If anyone within a big pharmaceutical company were given $10 million to integrate all the company’s various research data, he wouldn’t know where to start, says Robert McBurney, CSO of Beyond Genomics. By and large, McBurney says, pharmaceutical companies want to do systems biology, but they don’t know how.
Two of Beyond Genomics’ clients, GlaxoSmithKline and Novartis, might some day be exceptions. “[They] have bought into this, they have managed to secure the funding necessary to make this happen, and they’ve managed to secure sufficient visibility within the company to have some muscle to make it happen,” the CSO says.
McBurney, whose career spanned academia, government, and a stint with a drug development company before he took his post at the now three-year-old Cambridge, Mass., firm, calls drug discovery and development “the world’s most complicated engineering process.” But the fact that the individual parts of that process are not used to working with each other is a hindrance to anyone attempting to do systems biology — an approach that, McBurney says, “by its nature, is the pulling together of different modalities describing a system.”
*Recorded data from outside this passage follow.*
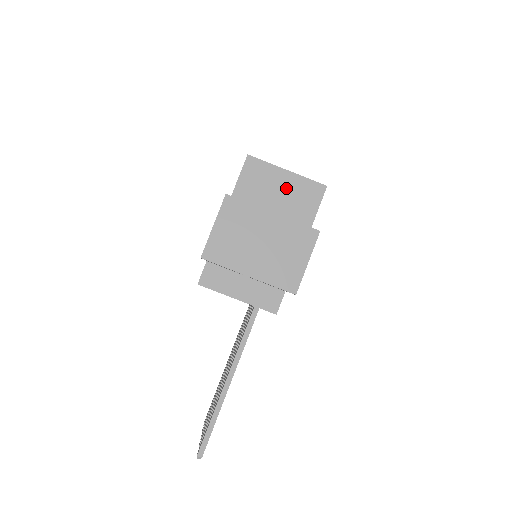
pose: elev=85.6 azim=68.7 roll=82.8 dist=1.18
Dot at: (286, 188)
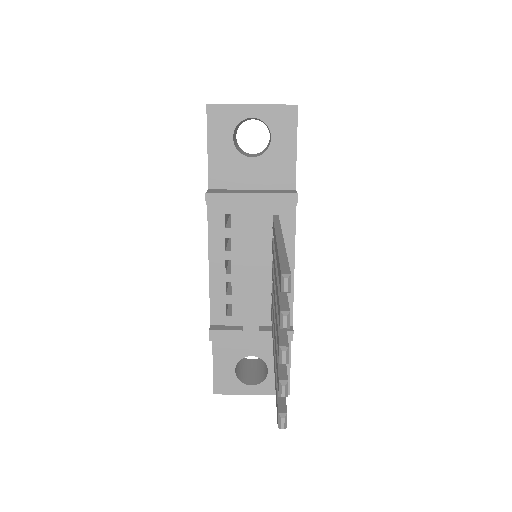
Dot at: occluded
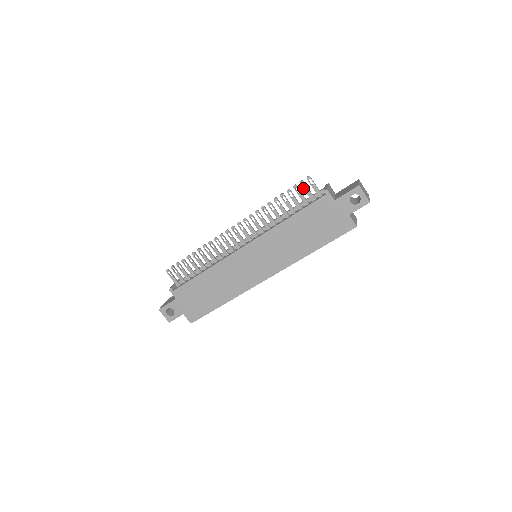
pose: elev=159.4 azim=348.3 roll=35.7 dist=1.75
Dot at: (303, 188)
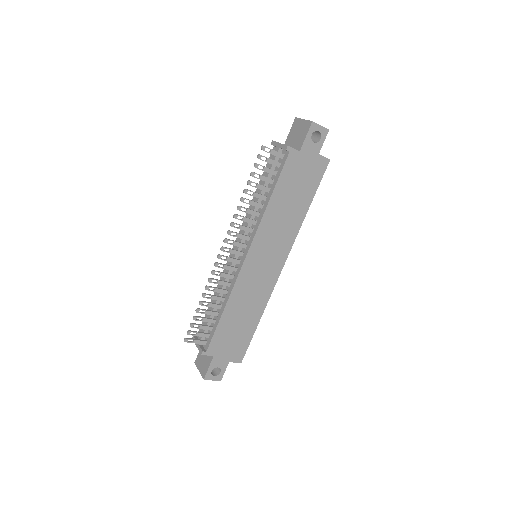
Dot at: occluded
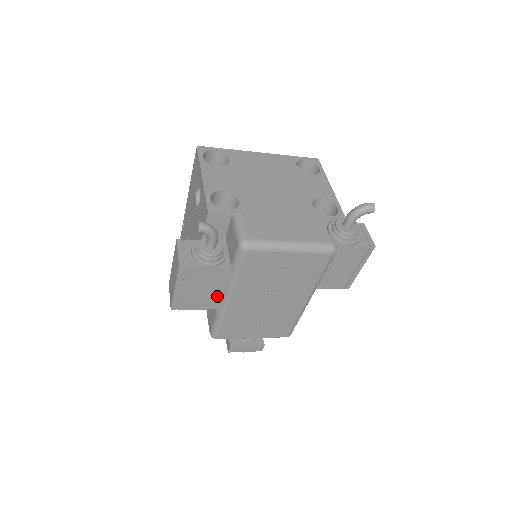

For instance, he says, “the preclinical people are not used to working with the clinical people, but if you wanted to use systems biology to ask the question, ‘Are the biochemical patterns underlying a disease in man exactly the same as the biochemical patterns in an animal model of that disease?’ then you have to pull preclinical and clinical together.” Beyond clinical and preclinical, McBurney says proteomics, transcriptomics, metabolomics, imaging, genomics, and informatics have each operated as separate silos. In some companies a certain group has been put in charge of systems biology, but without the authority or ability to integrate data from all the other groups, he says.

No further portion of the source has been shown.